New insights into the interplay between long non‐coding RNAs and RNA‐binding proteins in cancer

• Published in: Cancer communications (London, England) Vol. 42; no. 2; pp. 117 - 140
• Main Authors: Yao, Zi‐Ting, Yang, Yan‐Ming, Sun, Miao‐Miao, He, Yan, Liao, Long, Chen, Kui‐Sheng, Li, Bin
• Format: Journal Article
• Language: English
• Published: United States John Wiley & Sons, Inc 01.02.2022; John Wiley and Sons Inc; Wiley
• Subjects: Binding sites; cancer; cancer epigenetics; Cell cycle; Cyclin-dependent kinases; Dehydrogenases; Epigenesis, Genetic; Epigenetics; Gene expression; Genomes; Growth factors; Humans; interaction network; Kinases; lncRNA‐RBP; long non‐coding RNA; Metastasis; MicroRNAs; Neoplasms - genetics; Neoplasms - metabolism; Prostate cancer; Proteins; Review; Reviews; RNA polymerase; RNA, Long Noncoding - genetics; RNA, Long Noncoding - metabolism; RNA-Binding Proteins - genetics; RNA-Binding Proteins - metabolism; RNA‐binding protein; Signal transduction; Stem cells; treatment strategy; RNA-binding protein; interaction network; treatment strategy; cancer; long non-coding RNA; cancer epigenetics; lncRNA-RBP
• ISSN: 2523-3548; 2523-3548
• DOI: 10.1002/cac2.12254

With the development of proteomics and epigenetics, a large number of RNA‐binding proteins (RBPs) have been discovered in recent years, and the interaction between long non‐coding RNAs (lncRNAs) and RBPs has also received increasing attention.
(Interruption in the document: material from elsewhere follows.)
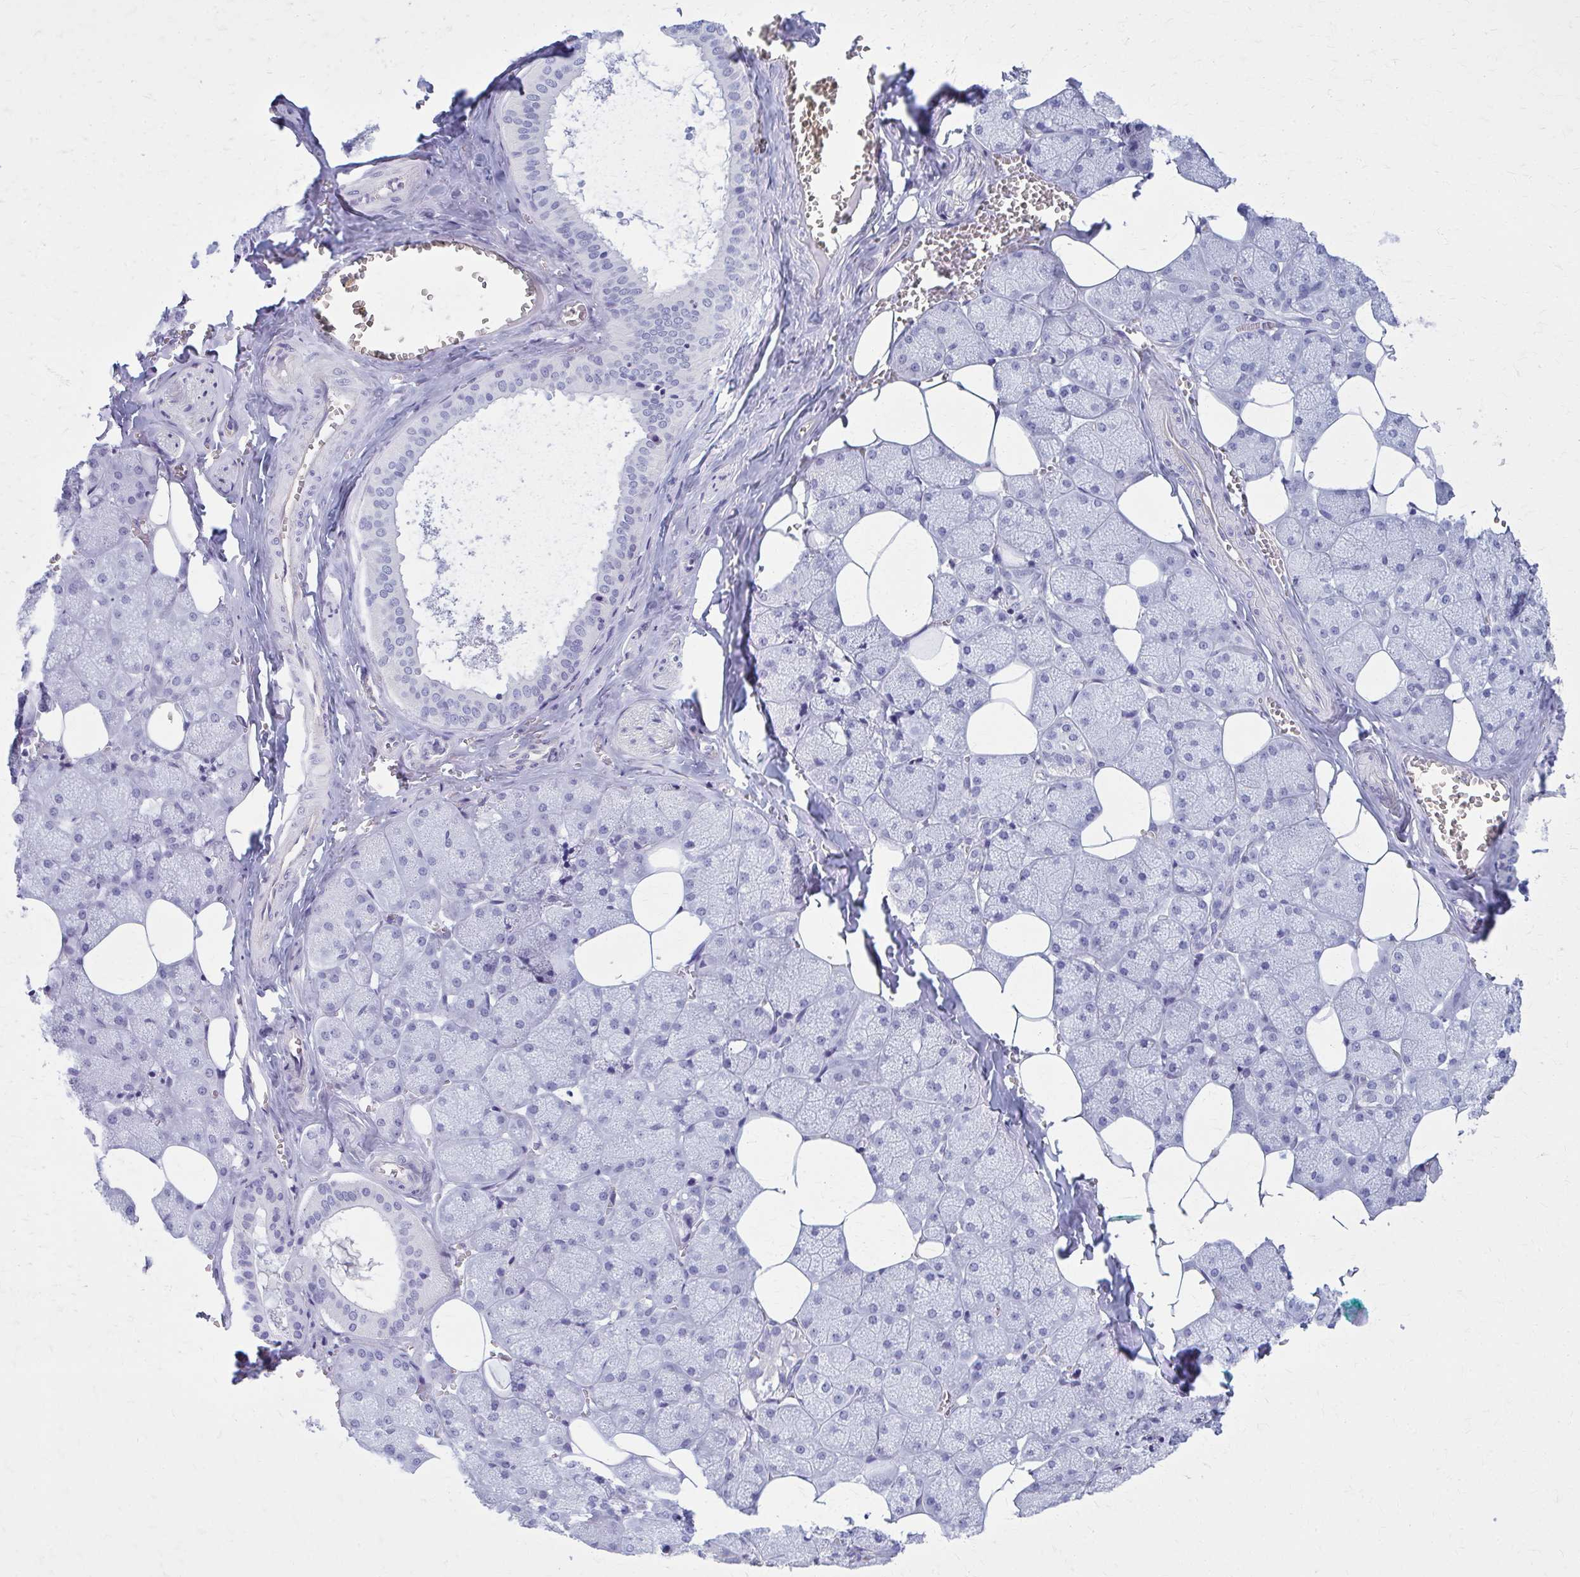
{"staining": {"intensity": "negative", "quantity": "none", "location": "none"}, "tissue": "salivary gland", "cell_type": "Glandular cells", "image_type": "normal", "snomed": [{"axis": "morphology", "description": "Normal tissue, NOS"}, {"axis": "topography", "description": "Salivary gland"}, {"axis": "topography", "description": "Peripheral nerve tissue"}], "caption": "A high-resolution image shows IHC staining of benign salivary gland, which demonstrates no significant staining in glandular cells.", "gene": "GFAP", "patient": {"sex": "male", "age": 38}}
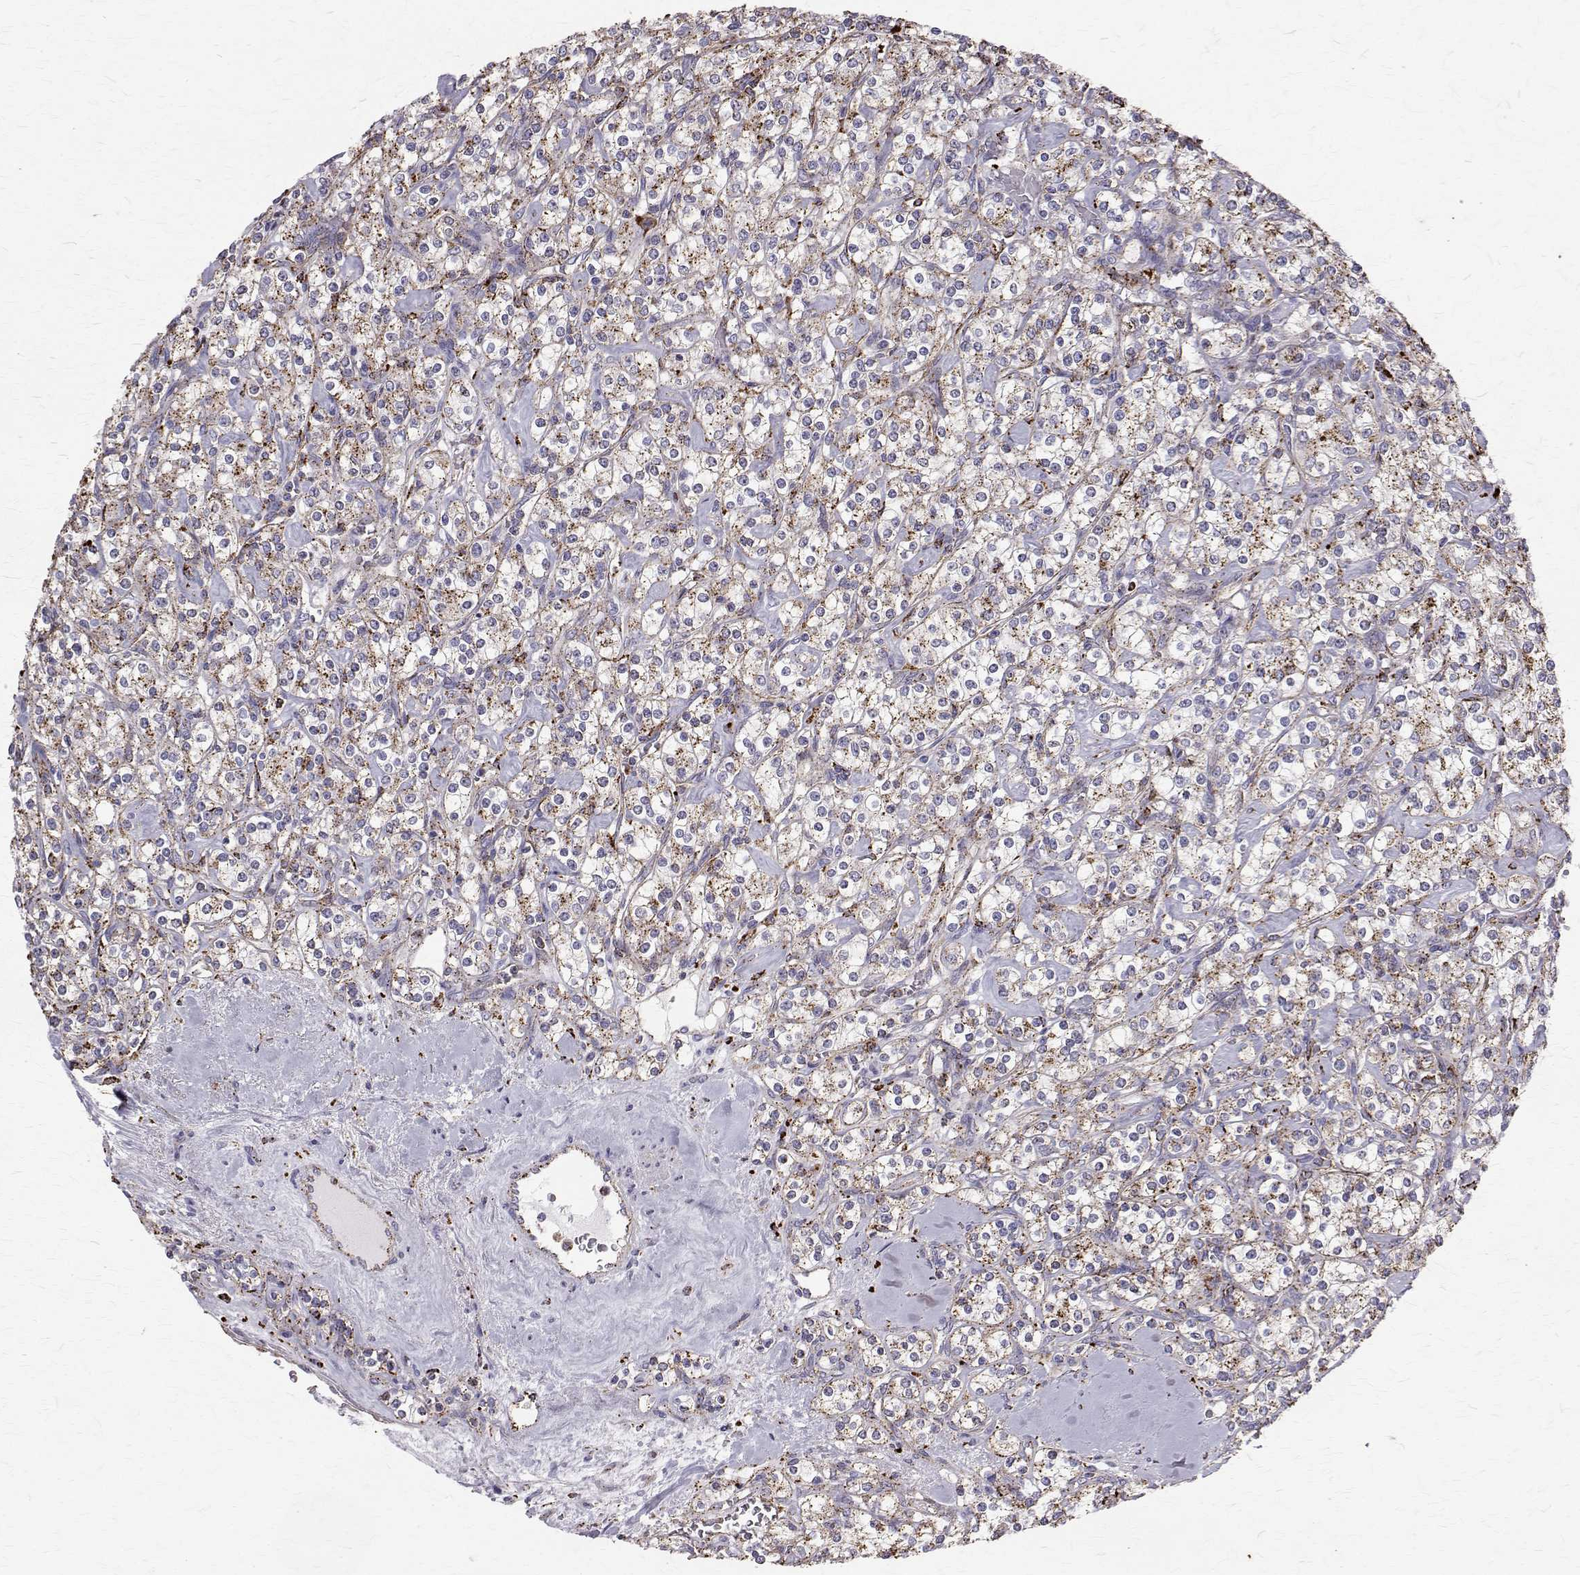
{"staining": {"intensity": "weak", "quantity": "25%-75%", "location": "cytoplasmic/membranous"}, "tissue": "renal cancer", "cell_type": "Tumor cells", "image_type": "cancer", "snomed": [{"axis": "morphology", "description": "Adenocarcinoma, NOS"}, {"axis": "topography", "description": "Kidney"}], "caption": "This is a histology image of immunohistochemistry (IHC) staining of renal cancer (adenocarcinoma), which shows weak expression in the cytoplasmic/membranous of tumor cells.", "gene": "TPP1", "patient": {"sex": "male", "age": 77}}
It is extremely important to conduct in‐depth research on the lncRNA‐RBP interaction network, especially in the context of its role in the occurrence and development of cancer. Increasing evidence has demonstrated that lncRNA‐RBP interactions play a vital role in cancer progression; therefore, targeting these interactions could provide new insights for cancer drug discovery. In this review, we discussed how lncRNAs can interact with RBPs to regulate their localization, modification, stability, and activity and discussed the effects of RBPs on the stability, transport, transcription, and localization of lncRNAs. Moreover, we explored the regulation and influence of these interactions on lncRNAs, RBPs, and downstream pathways that are related to cancer development, such as N6‐methyladenosine (m6A) modification of lncRNAs. In addition, we discussed how the lncRNA‐RBP interaction network regulates cancer cell phenotypes, such as proliferation, apoptosis, metastasis, drug resistance, immunity, tumor environment, and metabolism. Furthermore, we summarized the therapeutic strategies that target the lncRNA‐RBP interaction network. Although these treatments are still in the experimental stage and various theories and processes are still being studied, we believe that these strategies may provide new ideas for cancer treatment.